Written task a>
Could you edit the lines of the dataset records between the lines holding "## 💡 Step 5: Suggestions & Next Actions" and "4. **Optimize Database", inclusive, replacing "Refactored" with "Reworked" and leaving everything else unchanged? Return only those lines.

The Velvet Underground - Press Shot - Polydor
Credit: Far Out / Polydor

Now, the four-piece began to take shape. Cale and MacLise brought a minimalist, improvisational tone to rock ‘n’ roll thanks to their time in The Theatre of Eternal Music, and this was fused by the literary bent of all the members. They were all set to be the eponymous ‘ahead of their time’ artists. But as we all know, MacLise never went along for the ride. Why? Well, as it happens, ‘time’ would be a central issue on that front, too.

By this point, MacLise had long been part of the bohemian world and stuck to their time-keeping, or lack thereof. As the Velvet Underground grew serious, it quickly became clear that MacLise was not a serious artist. He would turn up to band practice three days late, solo for an hour at casual get-togethers, and when it came to their first gig, he apparently flew off the handle when he heard that they had been formally booked and, as such, had to start and stop on time. He then even quit when he found out they were being paid for their art. As Reed would later say, he was a “dream person”, and the realities of being in a band made it untenable for him, so he moved to Nepal.

While his life after his Velvet Underground departure was eventful, with the lapsed drummer moving to Berkley, becoming embroiled with the Floating Lotus Magic Opera Company, mixing with Timothy Leary, and dabbling in occultism, it is his Nepalese chapter that best defines his dreaminess. He had met the love of his life, Hetty, while in Berkley and together they had a son named Ossian Kennard MacLise. When he was still an infant, the family moved to Auroville, the famed ashram in Pondicherry.

It was here that a “rippling energy” was reported as emanating from the boy. It was sensed that he had profound Buddhist powers. So, the family went on a pilgrimage to Nepal, and when he was only four years old, he was recognised that he was the reincarnation of a Buddhist saint. Hetty received a letter from His Holiness the 17th Gyalwang Karmapa, and she later recalled: “It said that Karmapa had meditated on our son, and there was very good reason to suppose that he was an incarnate tulku lama.”

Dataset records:

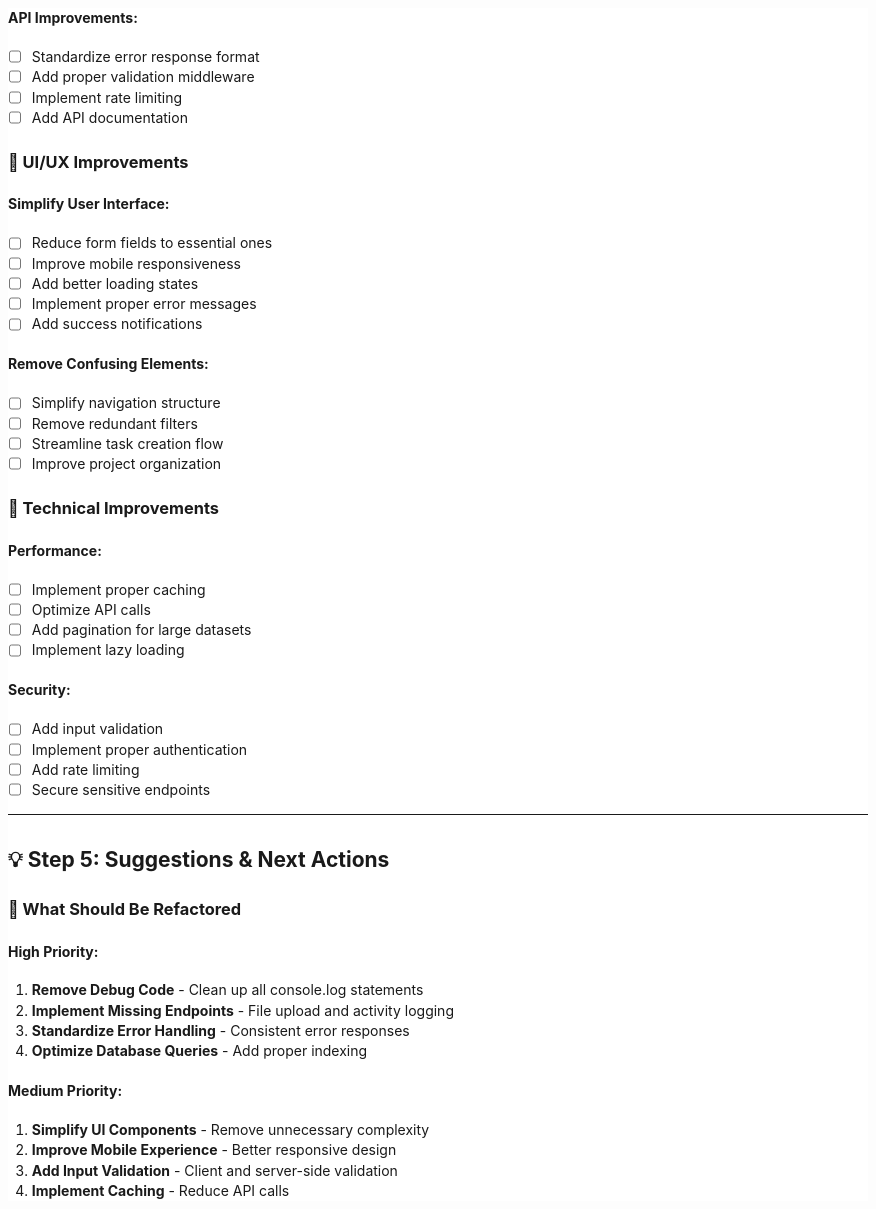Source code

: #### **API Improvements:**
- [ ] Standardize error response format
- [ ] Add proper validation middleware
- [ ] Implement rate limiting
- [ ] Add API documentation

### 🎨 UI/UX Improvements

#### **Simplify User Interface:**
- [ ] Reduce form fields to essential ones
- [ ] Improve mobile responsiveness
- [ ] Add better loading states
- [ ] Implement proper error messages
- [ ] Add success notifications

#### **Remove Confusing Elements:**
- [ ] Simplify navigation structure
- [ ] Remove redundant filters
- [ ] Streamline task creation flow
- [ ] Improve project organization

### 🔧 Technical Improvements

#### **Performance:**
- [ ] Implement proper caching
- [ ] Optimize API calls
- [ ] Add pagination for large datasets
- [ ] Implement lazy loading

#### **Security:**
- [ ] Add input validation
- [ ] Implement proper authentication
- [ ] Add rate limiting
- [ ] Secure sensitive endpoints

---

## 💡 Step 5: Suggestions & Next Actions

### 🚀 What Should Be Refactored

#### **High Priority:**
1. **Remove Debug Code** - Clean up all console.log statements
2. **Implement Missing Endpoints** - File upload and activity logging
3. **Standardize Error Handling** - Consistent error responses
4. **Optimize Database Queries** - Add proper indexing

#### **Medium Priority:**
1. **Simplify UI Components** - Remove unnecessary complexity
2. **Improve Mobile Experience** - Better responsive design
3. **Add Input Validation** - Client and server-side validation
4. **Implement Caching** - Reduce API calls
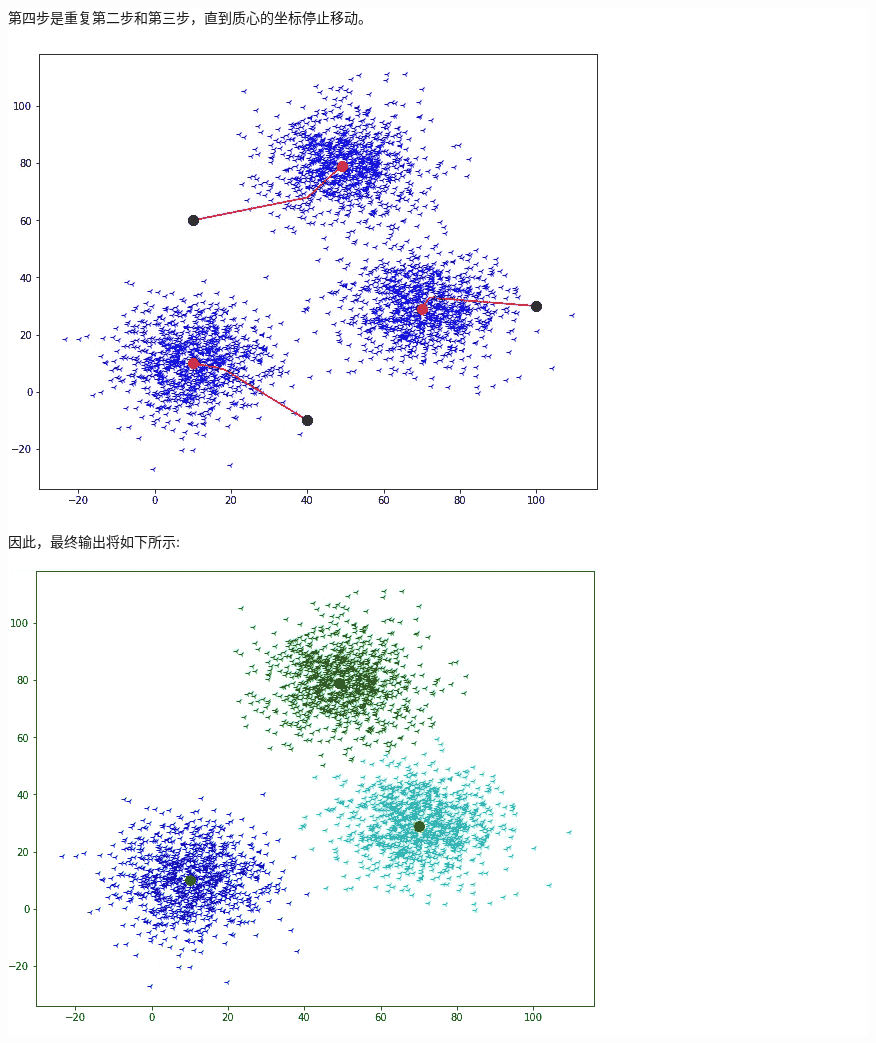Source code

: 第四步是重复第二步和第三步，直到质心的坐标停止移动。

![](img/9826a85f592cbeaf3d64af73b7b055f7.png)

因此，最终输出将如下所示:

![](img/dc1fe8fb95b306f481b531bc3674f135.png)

---

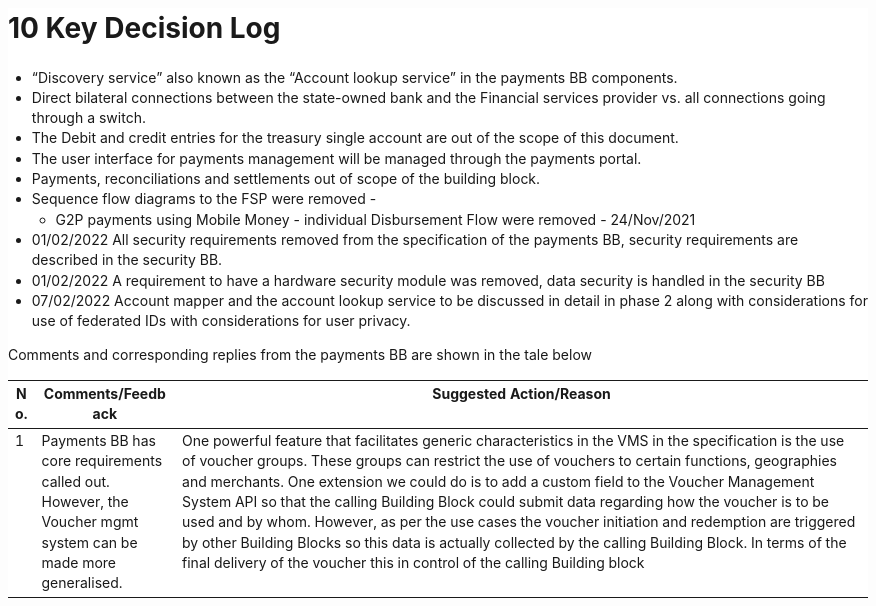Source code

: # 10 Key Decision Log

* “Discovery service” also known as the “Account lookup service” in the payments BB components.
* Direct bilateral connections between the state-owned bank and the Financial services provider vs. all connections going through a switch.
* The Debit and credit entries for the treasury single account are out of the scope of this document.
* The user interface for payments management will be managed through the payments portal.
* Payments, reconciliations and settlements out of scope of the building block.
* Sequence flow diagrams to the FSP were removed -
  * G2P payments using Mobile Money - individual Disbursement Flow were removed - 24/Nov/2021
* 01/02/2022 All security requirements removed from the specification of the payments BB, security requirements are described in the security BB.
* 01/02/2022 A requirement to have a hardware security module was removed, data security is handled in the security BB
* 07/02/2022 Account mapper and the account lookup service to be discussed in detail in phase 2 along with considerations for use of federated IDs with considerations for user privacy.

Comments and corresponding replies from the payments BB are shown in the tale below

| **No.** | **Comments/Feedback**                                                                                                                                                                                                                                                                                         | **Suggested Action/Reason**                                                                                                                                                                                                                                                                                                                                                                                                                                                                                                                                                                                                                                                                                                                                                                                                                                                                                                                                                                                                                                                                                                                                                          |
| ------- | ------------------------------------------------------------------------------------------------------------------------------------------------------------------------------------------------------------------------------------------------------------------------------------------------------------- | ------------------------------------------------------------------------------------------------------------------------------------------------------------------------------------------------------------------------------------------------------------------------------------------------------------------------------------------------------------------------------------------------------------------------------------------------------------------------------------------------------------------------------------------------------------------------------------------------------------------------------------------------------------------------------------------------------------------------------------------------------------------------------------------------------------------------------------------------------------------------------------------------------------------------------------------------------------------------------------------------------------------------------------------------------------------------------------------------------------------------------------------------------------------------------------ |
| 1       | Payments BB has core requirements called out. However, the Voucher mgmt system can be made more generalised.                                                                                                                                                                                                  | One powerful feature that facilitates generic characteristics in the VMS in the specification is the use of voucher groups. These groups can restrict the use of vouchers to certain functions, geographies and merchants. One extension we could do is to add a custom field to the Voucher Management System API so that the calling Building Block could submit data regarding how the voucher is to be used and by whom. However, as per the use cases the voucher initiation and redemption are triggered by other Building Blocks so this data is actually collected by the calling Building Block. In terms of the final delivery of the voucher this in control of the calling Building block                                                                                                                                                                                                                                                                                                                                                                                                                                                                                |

Written task b>
Would you continue the text about MacLise and the Velvet Underground from where it stops?

Final answer a>
## 💡 Step 5: Suggestions & Next Actions

### 🚀 What Should Be Reworked

#### **High Priority:**
1. **Remove Debug Code** - Clean up all console.log statements
2. **Implement Missing Endpoints** - File upload and activity logging
3. **Standardize Error Handling** - Consistent error responses
4. **Optimize Database Queries** - Add proper indexing

Final answer b>
Continuing: “I got that far, and I said, ‘Good God!’ Ahbo said, ‘What’s wrong?’ ‘Well, I don’t know. He says that Karma Tsultrim’s a tulku. That he thinks there is good reason to suppose, but it is not definite.’ We went on reading, and it said, ‘You and Angus must sign this paper. It is very dangerous for these tulkus to be wandering about, and he won’t recognise him or give the name unless we sign the paper saying you will never take him from the sangha.’ So we did this. We figured we couldn’t ruin the kid’s destiny and anyway, nothing may come of it.”

And so, MacLise lived out the rest of his days with his wife and his son, the saint, in Nepal. He helped out with a bookshop in Kathmandu and continued to publish poetry, adrift in his own dreaminess. Eventually, that dreamy manner of drug-addled wandering resulted in Hypoglycaemia, tuberculosis and malnutrition. He died at the age of 41 in 1979, seemingly barely aware or bothered by the profound wave of avant-garde rock that he first helped to ripple into existence, a man fit to be the protagonist of a Velvet Underground song.